The role of software assets in M&A transactions becomes increasingly important for the evaluation of business risks and the commercial or strategic value of the target. The tight time frame makes it obviously inevitable to apply a tool-assisted approach for the assessment of the technology status and the inherent risks. There is a growing understanding that widely used static code analysis tools can not deliver the necessary depth of insight for the investor compared to the analysis of the history of the code and its changes.
In this blog we are going to elaborate why identifying the relevant code and potentially risky hotspots needing improvement has to consider more than just code quality and hotspots of changes. The next blog is focusing on the human factor and why the identification of key developers needs to look beyond knowledge islands.
Just recently some publications presented a tool-based approach as well and delivered some valuable insights:
However, also the analysis of historical data of the code has some pitfalls and potentially leads to simple mistakes you have to be aware of when drawing conclusions. We will post a series of blog articles about critical aspects when executing a tool-based Software Due Diligence.
We are going to explain how we at Cape of Good Code avoid these pitfalls by using our proprietary DETANGLE Analysis Suite as part of our Software Due Diligence methodology.
At first sight code areas that change often look like good candidates to be analyzed with priority. Thus, analyzing the history of changes (sometimes called “behavioural code analysis”) and investigating the code quality of frequently changing code looks like being the right approach instead of static code analysis. But doesn’t it sound like a hen-and-egg problem: does bad code quality cause the high change rates or do all the changes lead to bad code quality? It is hard to tell the difference. Furthermore, do many changes originate from developing new features or from maintenance work like bug-fixing?

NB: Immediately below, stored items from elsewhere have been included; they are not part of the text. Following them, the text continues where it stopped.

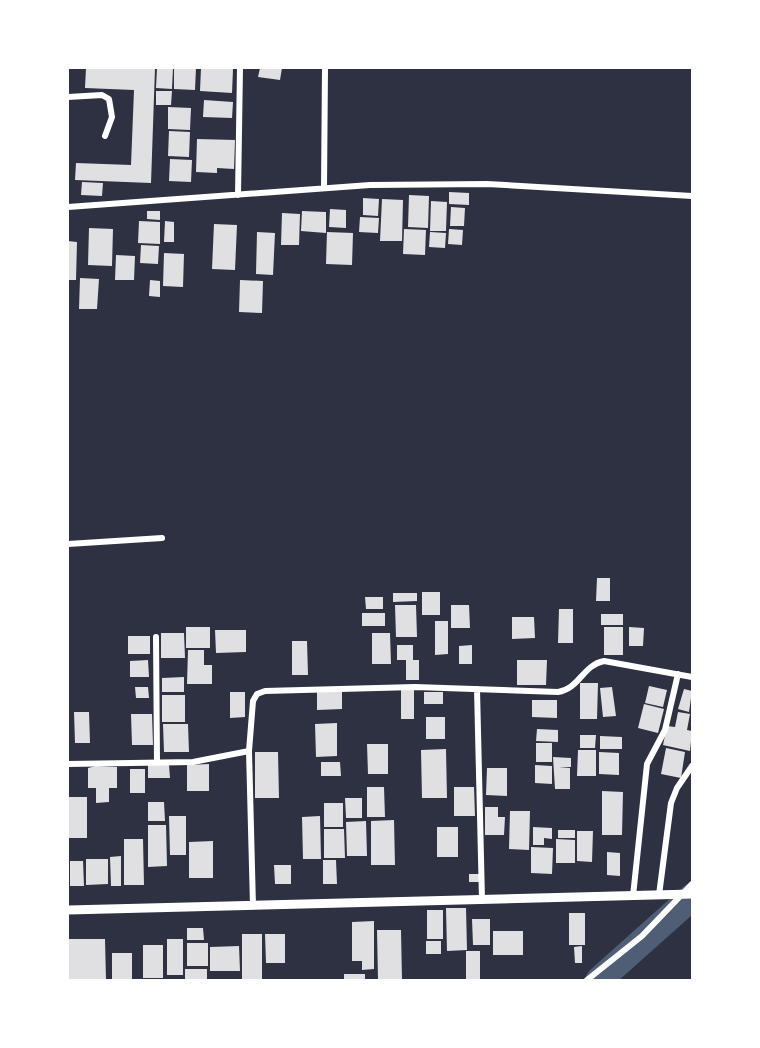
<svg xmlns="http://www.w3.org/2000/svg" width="760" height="1048" font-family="Lato,sans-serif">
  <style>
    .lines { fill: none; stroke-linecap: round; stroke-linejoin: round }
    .river { stroke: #4f5d75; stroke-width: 27 }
    .building { fill: #e0e0e3 }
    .minor { stroke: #fff; stroke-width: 6 }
    .tertiary { stroke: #fff; stroke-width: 9 }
  </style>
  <rect width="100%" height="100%" fill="#2d3142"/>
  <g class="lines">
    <path class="river" d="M599,980L692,897"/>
  </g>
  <path class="building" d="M86,68H155L151,183L75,180L76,163L131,165L134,90L85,88Z
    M157,68H173L172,89L156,88Z
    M174,68H196L195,90L174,89Z
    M201,68L233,69L232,93L200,91Z
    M260,68H282L280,80L258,77Z
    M156,91H172L171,105H156Z
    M204,100L233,102L232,118L203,117Z
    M168,107L191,108L190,130L168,129Z
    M169,131L190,132L189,157L168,156Z
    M197,139L235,140L234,169L217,168V173L196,172Z
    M170,159L192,160L191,182L169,181Z
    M82,182L103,183L102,196L81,195Z
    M449,192L469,193V205L449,204Z
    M409,195L429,196L428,228L408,227Z
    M363,198L379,199L378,216L363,215Z
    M382,199L403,200L402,241H380Z
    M431,201L447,202L446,231H430Z
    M451,207L465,208L464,226H450Z
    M330,209L346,210V228L329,227Z
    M147,211H160V220L147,219Z
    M302,211L326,212V233L301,231Z
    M282,213L300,214L299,245H281Z
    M360,217L379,218L378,233L359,232Z
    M139,221L160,222V244L138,243Z
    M165,221L174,222V242H164Z
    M214,224L237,225L235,270L212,269Z
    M89,228L113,229L112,266L88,265Z
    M404,229L426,230L425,255L403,254Z
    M449,229L463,230L462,245L448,244Z
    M257,232L275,233L273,275L256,274Z
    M327,232L353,233L352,265L326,264Z
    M430,232L446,233L445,248L429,247Z
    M68,241L77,242L76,280H68Z
    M141,245L159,246L158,264L140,263Z
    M164,253L184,254L183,287L163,286Z
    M116,255L135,256L134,280H115Z
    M80,278L99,279L97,309H79Z
    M150,280L160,281V297L149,296Z
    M240,280L263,281L262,313L239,312Z
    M597,578H610V601H596Z
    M422,592H440V615H422Z
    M393,593H417V601L393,602Z
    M365,597H383V609H366Z
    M395,605H416L417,637H396Z
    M451,605H469L470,628H451Z
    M559,609H573V643H558Z
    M362,613H385V626H362Z
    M601,614H623V625H601Z
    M512,617H534L535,638L512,639Z
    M435,621H448V654L435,655Z
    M186,627H210V648H186Z
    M604,627H623V655H604Z
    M629,627L644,628L643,646H629Z
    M215,630H246V652L216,653Z
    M161,633H184L185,658H161Z
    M372,633H390L391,664H372Z
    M128,636H150V654H128Z
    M292,641H307L308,675H292Z
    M397,645H413V660H419V680H406V660H397Z
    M472,645V664H459V646Z
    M188,650H204V665H212V684H187Z
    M148,660L149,677H130V661Z
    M517,660H547L546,685H517Z
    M184,677V692H162V678Z
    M580,683H598L597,719H580Z
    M649,686L667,690L663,707L645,703Z
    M135,687H148L149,698H136Z
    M612,687L616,716L603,717L600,688Z
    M401,689H414V719H401Z
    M684,689L692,691L689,712L678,709Z
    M230,692H245V717L230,718Z
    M317,692H342V709L317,710Z
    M424,692H443V704H424Z
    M162,695H185V722H162Z
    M532,700H557V718L532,717Z
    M644,704L664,709L658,733L638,728Z
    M74,712H89L90,743H75Z
    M678,712L690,714L687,730L692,731L690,751L663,745L667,726L675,727Z
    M131,714H152L153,745H132Z
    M426,717H445V739H426Z
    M337,723V756L316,757L315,724Z
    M163,724H188L189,752H164Z
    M537,729L558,730V742L536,741Z
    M580,735H596L595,748H580Z
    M600,736L622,737V749H600Z
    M536,743H552V762H536Z
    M367,744H388V774H368Z
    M666,748L685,752L681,778L661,774Z
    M446,749L447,798H422L421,750Z
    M578,750H596V776H577Z
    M255,752H278L279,798H255Z
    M599,752L619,753V775L599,774Z
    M553,757L571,758V767H559L570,768V789H555Z
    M321,762H340L341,776H321Z
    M209,764V791H187V765Z
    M148,765H169L170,778H148Z
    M535,765L552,766V784L535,783Z
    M96,766L117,767V788H109V802L96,803V788H88V768Z
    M487,768H507V796L486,795Z
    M130,769H145V793H130Z
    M367,787H384L385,817H367Z
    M454,787H474L475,816H454Z
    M602,791L623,792L622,835H602Z
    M68,797H87V838H68Z
    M345,798H362V818H346Z
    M148,802H164L165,821H148Z
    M324,803H343V827H324Z
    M485,807H498V817H505L504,835H485Z
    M510,811H530L529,850L509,849Z
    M169,816H186V855H170Z
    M320,816L321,859H303L302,817Z
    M394,820L395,865H371V821Z
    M366,821L367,856H347L346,822Z
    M148,825H166L167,866L148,867Z
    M437,827H458V857H437Z
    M533,827L552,828V839L544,838V845H533Z
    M324,829H344L345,858H324Z
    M558,830H575V838H558Z
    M577,831H593L592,862L577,861Z
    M124,839H143L144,885H124Z
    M556,839L575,840V863H556Z
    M213,841V878H189V842Z
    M531,847L553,848L552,874L531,873Z
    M607,852L620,853V876L607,875Z
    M121,856V886H111L110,857Z
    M86,859H108V884L86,885Z
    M323,860H336L337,884H323Z
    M70,861H83L84,886H70Z
    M274,865H291V884H275Z
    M469,874H479V882H469Z
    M446,908H466L467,950L447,951Z
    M427,910H443V939H427Z
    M569,913H585V945H569Z
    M472,919H490V945H473Z
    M374,921V969L362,970V961H352V922Z
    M187,928H203L204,940H187Z
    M377,930H401L402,980H378Z
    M493,931H523V955H493Z
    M242,934H262V980H242Z
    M265,934H285V963H266Z
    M68,939H105L106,980H68Z
    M167,939H183V975H167Z
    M426,941H441V954H426Z
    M187,943H208V966H187Z
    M143,945H163V978H143Z
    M239,946L240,971H210V947Z
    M582,946V963H575L574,947Z
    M466,951H480V980H466Z
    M112,953H132V980H112Z
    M185,969H207V980H185Z
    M344,974H365V980H344Z"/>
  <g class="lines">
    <path class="minor" d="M68,97L102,95L109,99L112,117L105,136
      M324,188L325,68
      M238,195L240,68
      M68,207L370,185L487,184L692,196
      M68,544L162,538
      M156,637L157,762
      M477,689L482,900
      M249,751L253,906
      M68,764L193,762L249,751L253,701L257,694L265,691L415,687L558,692C579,689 583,665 604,661L692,677
      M659,895L671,803L677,788L692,766
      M633,896L647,764L665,730L678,674
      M587,980L642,936L692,884"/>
    <path class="tertiary" d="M68,910L692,894"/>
  </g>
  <rect width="760" height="1048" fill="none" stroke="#ffffff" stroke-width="138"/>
</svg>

So what is a better way to go? Measuring the maintenance effort of code areas would allow revealing the potential impact of bad code quality. In general, we suggest using business relevant KPIs as the starting point to identify risky hotspots of the code and perform a more accurate root cause analysis.
One important KPI is the Maintenance Effort Ratio. It shows the share of maintenance effort related to the total development effort. It measures the maintenance effort by intelligently weighting and aggregating changed lines of code over the code repository and associating them to bugs captured by issue trackers.
The Maintenance Effort Ratio becomes critical (thus a risk), when it passes a certain threshold ranging from 20 to 40%, as this development capacity is certainly not spent on the value-add development of new features. This can be drilled down to select code areas.
For the further investigation of code quality metrics like cognitive complexity, code duplications and potential bugs, static code analysis tools can be integrated into our DETANGLE Platform to use these metrics as well. As a first conclusion all areas of bad code quality BUT low maintenance effort can be ignored.
Additionally, in reality by far not all maintenance hotspots are related to bad code quality. Further analysis is needed. From our experience architecture quality is much more important than code quality when we talk about high-quality software with a long useful life-cycle. Our DETANGLE architecture quality metrics of feature coupling and cohesion are often correlated to the occurrence of high maintenance efforts.
The figure visualizes feature coupling of the German Corona-Warn- App across the code. The named arcs represent risk calculation features (v1.9). These ones are locally coupled between each other as shown by their connections. Besides, these features also show high global coupling unrelated features as well.
Therefore, we have introduced another KPI capturing the ease of adding new features. We named it the Feature Effort Effectiveness Index. The architecture quality metrics of feature coupling and cohesion show with a high degree of accuracy, that bad architecture leads to lower Feature Effort Effectiveness, meaning that adding new features absorbs more capacity and more budget than it should.
Software Due Diligence benefits from a tool-based approach with clearly defined KPIs. It helps to achieve deep and plausible insight in risks for the M&A transaction in a rather short time. But these tools have to be used with sensitivity and experience in order to avoid false or incomplete conclusions.
For instance, parts of the code might be less of a maintenance hotspot than code quality indicates only. In contrast, architecture quality is a more reliable root cause of feature development hotspots. Knowing the main pitfalls and being able to avoid them in a Due Diligence investigation is essential to get the right conclusions from a tool-based approach.